The author went on to say that, when you gaze into your dog’s eyes and pooch gazes back, both brains – the dog’s and the owner’s – flood with the hormone oxytocin, which produces a positive emotion. “Love,” the author says.
This is not my experience, I have to say. I think food. And it’s not The Boss’s either: he accuses me of plotting something self-serving, or wanting more of everything. We could both be right.
But hey, when it comes to loyalty, we are it. Hard wired. At the Emory University in the US they ran these MRI experiments on dogs, with rags soaked in their owner’s scent, confirming how it spikes the reward centre in the dogs’ brains in a way that doesn’t happen with strangers.
The Boss claims he knew this from Homer’s ancient story of The Odyssey, when Odysseus returned home after 20 years, dressed as a beggar to disguise himself. He found his old dog, Argos, left skinny and neglected on a rubbish heap; Argos wagged his tail when Odysseus approached but was too feeble to get up. But Odysseus had to ignore Argos and keep walking, lest he be discovered. It’s a dog’s life indeed.
So they’ve now figured out that most dogs derive as much pleasure from social rewards as from snacks. I am an exception to this but I suppose I could work on it. And that we dogs also feel jealously, grief and empathy. Apparently.
Then there’s language. The author reports that a border collie named Chaser has learned the names of 1022 different toys, which is admirable but I would be inclined to tear right into the pile and destroy them. And they say we’re better at following hand-pointing than chimps or cheetahs are, which isn’t saying much.

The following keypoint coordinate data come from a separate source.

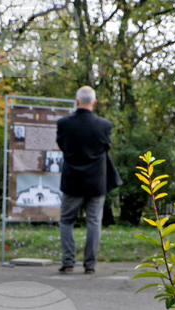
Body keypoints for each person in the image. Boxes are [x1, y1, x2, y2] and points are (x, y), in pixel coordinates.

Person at [55, 86, 121, 274]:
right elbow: (106, 147)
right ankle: (90, 265)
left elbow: (62, 145)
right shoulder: (104, 125)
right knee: (94, 222)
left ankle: (68, 262)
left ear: (77, 101)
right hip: (96, 181)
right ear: (95, 102)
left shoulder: (64, 123)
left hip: (72, 180)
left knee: (66, 221)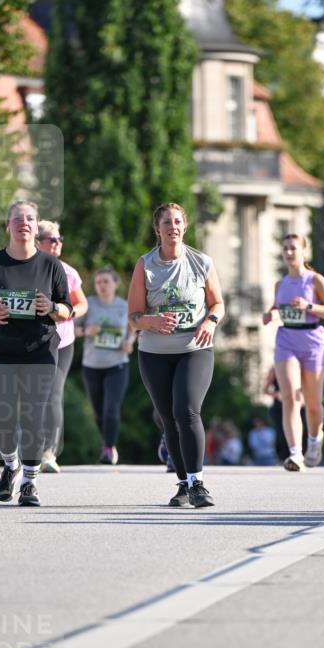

Dogs are also better at recognising human emotions than the reverse. They note that humans aren’t all that good at discerning dogs’ emotions, although The Boss seems to zero in on my guilty look when I’ve been into the kitchen bin or hoovering up a bit of blood-and bone in the garden.
The most reassuring thing in the entire article is the proclamation that dogs have an IQ equivalent to that of a two-and-a-half year-old child. It’s the kind of ridiculous conclusion that reminds us dogs that humans are essentially stupid and, if we play our cards right, we’ll eventually be running the show. Woof!